Records from a data source:
== Segment start ==
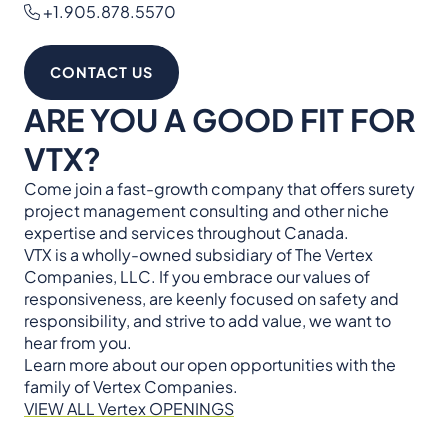
+1.905.878.5570
CONTACT US
ARE YOU A GOOD FIT FOR
VTX?
Come join a fast-growth company that offers surety
project management consulting and other niche
expertise and services throughout Canada.
VTX is a wholly-owned subsidiary of The Vertex
Companies, LLC. If you embrace our values of
responsiveness, are keenly focused on safety and
responsibility, and strive to add value, we want to
hear from you.
Learn more about our open opportunities with the
family of Vertex Companies.
VIEW ALL Vertex OPENINGS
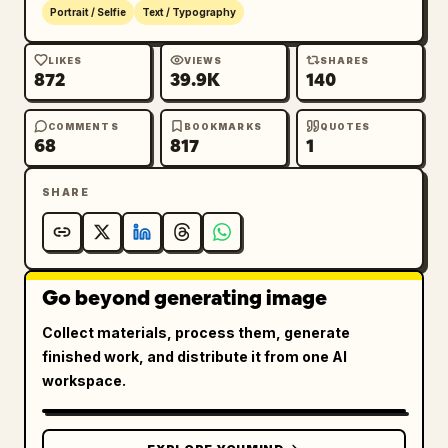
Portrait / Selfie
Text / Typography
LIKES
VIEWS
SHARES
872
39.9K
140
COMMENTS
BOOKMARKS
QUOTES
68
817
1
SHARE
Go beyond generating image
Collect materials, process them, generate
finished work, and distribute it from one AI
workspace.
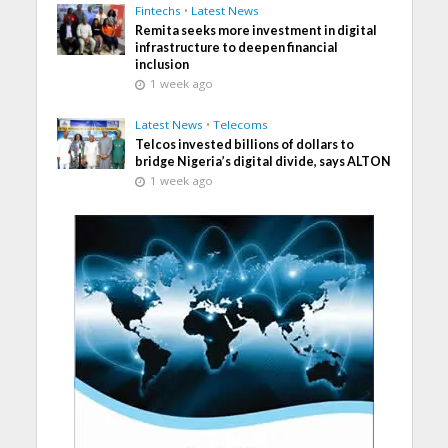
Fintechs
•
Latest News
Remita seeks more investment in digital
infrastructure to deepen financial
inclusion
1 week ago
Latest News
•
Telecoms
Telcos invested billions of dollars to
bridge Nigeria’s digital divide, says ALTON
1 week ago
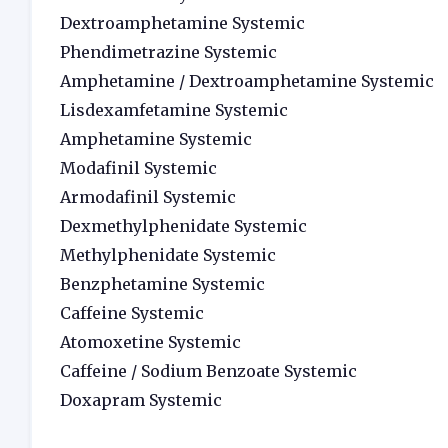
Dextroamphetamine Systemic
Phendimetrazine Systemic
Amphetamine / Dextroamphetamine Systemic
Lisdexamfetamine Systemic
Amphetamine Systemic
Modafinil Systemic
Armodafinil Systemic
Dexmethylphenidate Systemic
Methylphenidate Systemic
Benzphetamine Systemic
Caffeine Systemic
Atomoxetine Systemic
Caffeine / Sodium Benzoate Systemic
Doxapram Systemic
== Segment end ==
YOUR GOAL:
Without the pictures, give the entries above back exactly.

EXERCISE OUTPUT:
+1.905.878.5570
CONTACT US
ARE YOU A GOOD FIT FOR
VTX?
Come join a fast-growth company that offers surety
project management consulting and other niche
expertise and services throughout Canada.
VTX is a wholly-owned subsidiary of The Vertex
Companies, LLC. If you embrace our values of
responsiveness, are keenly focused on safety and
responsibility, and strive to add value, we want to
hear from you.
Learn more about our open opportunities with the
family of Vertex Companies.
VIEW ALL Vertex OPENINGS
Portrait / Selfie
Text / Typography
LIKES
VIEWS
SHARES
872
39.9K
140
COMMENTS
BOOKMARKS
QUOTES
68
817
1
SHARE
Go beyond generating image
Collect materials, process them, generate
finished work, and distribute it from one AI
workspace.
Fintechs
•
Latest News
Remita seeks more investment in digital
infrastructure to deepen financial
inclusion
1 week ago
Latest News
•
Telecoms
Telcos invested billions of dollars to
bridge Nigeria’s digital divide, says ALTON
1 week ago
Dextroamphetamine Systemic
Phendimetrazine Systemic
Amphetamine / Dextroamphetamine Systemic
Lisdexamfetamine Systemic
Amphetamine Systemic
Modafinil Systemic
Armodafinil Systemic
Dexmethylphenidate Systemic
Methylphenidate Systemic
Benzphetamine Systemic
Caffeine Systemic
Atomoxetine Systemic
Caffeine / Sodium Benzoate Systemic
Doxapram Systemic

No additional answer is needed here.